Transitioning from one culture to another

So this is obviously from a teen’s POV so if you’re a teen: HIIIIIII! If you’re a parent: take notes (but know not every child is the same).

A mountain of carry-ons and a brave little girls ready to move to the other side of the planet!

Paraguay and the States may be different but not too different. The States and South Korea are VERY different. At first when I heard I’d be moving across the world, I wasn’t scared. I was ready. I have moved all around the states so I knew sort of what to expect. People would tell me how it would be different and whatever and I was just like “pfft, I’ll be fine”

Oh, geez, how I was wrong.

I love South Korea, don’t get me wrong. As a person who really loves to understand people and how they work, it has been really cool to see how people react differently to the same things. But it doesn’t hit you how different these two places are until you actually experience it everyday. People are very quiet and try to fit in. In the States, everyone wants to be heard! Everyone must say what is on their mind. Everyone wants to be different. Going to an “International” school has been challenging because of this. Because of my bubbly personality, I am called an attention-seeker. I am too loud, too different. People don’t want to be around me and make fun of me for wearing tiaras, cat ears, and flower crowns.  But it’s all beyond my back. I have had really sweet people tell me what is said. If it were the States, the “mean” people would be saying it to my face.

As you can seem from the tiaras comment, I don’t care about what people think about me AS MUCH as other people my age tend to think. I still care though and I still want friends.  I have made friends, of course! Mainly other TCKs or World Nomads in the high school, a TCK in the middle school, and a Korean who hasn’t lived anywhere but Korea. She is also an outcast because she’s not “Korean enough.” It really breaks my heart to see that we are all hated and made fun of. Some of us have lots of friends, though (*cough*high schoolers*cough*). It seems middle school and high school are two different environments and I can’t wait to see how it is different next year.

Besides school, you have food. I am a VERY picky eater. You want me to eat meat? Only certain kinds of steak and fried chicken. Vegetables?…..actually I can eat those but fruit! Ugh! I will eat some. The problem: South Korea doesn’t have a lot of steak. My only meat source! But the fried chicken here is to DIE for. I love Chick-fil-A but geez, it’s better here. They don’t have the foods I’m accustomed too. I can’t handle spice like my father and spice is used here A LOT. The food is a little too sweet for me and sugar is put into EVERYTHING. I wish I was less picky or else I feel I would really love the food here! I mean, I live on an island! The seafood I could eat! The ham sandwiches! The pork!
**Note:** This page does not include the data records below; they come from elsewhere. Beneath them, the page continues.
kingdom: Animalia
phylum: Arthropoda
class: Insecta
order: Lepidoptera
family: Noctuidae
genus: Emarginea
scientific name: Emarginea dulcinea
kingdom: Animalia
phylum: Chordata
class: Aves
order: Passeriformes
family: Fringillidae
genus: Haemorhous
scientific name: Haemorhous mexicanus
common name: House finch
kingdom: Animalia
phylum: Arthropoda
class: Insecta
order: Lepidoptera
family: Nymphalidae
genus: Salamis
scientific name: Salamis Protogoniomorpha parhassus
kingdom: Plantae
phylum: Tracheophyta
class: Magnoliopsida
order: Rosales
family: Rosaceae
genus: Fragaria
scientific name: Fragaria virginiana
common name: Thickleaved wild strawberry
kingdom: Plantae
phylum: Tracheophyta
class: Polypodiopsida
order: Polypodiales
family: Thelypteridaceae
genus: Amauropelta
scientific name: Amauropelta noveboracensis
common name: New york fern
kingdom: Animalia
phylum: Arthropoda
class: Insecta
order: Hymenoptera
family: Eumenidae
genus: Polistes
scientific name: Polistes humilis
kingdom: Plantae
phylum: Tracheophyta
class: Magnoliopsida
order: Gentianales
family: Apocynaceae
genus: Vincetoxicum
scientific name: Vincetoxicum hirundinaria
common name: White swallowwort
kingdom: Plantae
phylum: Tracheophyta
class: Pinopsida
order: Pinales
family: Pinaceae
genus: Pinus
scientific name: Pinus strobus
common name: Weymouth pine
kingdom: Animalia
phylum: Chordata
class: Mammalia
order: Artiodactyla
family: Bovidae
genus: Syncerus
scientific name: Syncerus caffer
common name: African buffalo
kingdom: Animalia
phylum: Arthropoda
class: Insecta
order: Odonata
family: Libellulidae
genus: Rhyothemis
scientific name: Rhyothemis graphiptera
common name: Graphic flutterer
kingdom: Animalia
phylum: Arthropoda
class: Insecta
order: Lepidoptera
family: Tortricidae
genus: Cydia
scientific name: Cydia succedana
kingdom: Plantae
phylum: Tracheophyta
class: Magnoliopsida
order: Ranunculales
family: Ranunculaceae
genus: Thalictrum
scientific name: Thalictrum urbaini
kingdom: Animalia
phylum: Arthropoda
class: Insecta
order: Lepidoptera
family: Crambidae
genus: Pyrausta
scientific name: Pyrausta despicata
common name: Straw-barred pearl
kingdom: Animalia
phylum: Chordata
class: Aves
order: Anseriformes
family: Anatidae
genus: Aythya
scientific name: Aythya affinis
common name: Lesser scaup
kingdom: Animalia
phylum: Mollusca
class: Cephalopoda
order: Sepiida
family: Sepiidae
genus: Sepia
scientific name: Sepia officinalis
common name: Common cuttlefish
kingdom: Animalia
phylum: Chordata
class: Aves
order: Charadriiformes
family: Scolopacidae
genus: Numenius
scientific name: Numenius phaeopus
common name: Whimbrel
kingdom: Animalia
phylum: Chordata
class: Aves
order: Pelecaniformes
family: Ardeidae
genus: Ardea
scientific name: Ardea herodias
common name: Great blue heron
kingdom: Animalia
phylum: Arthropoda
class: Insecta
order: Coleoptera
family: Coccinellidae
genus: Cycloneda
Pork is used here a lot, and I see it all the time in my school lunches.

The buildings here are different here too. They are not built to be beautiful, they are built to be functional. Lots of blocky buildings. Lots of grey and black. From the places I’ve been to in the Mainland, it seems to be the same there.

I’m not good with ending these kinds of things so hopefully I become better at it the more I write these. Bye bye!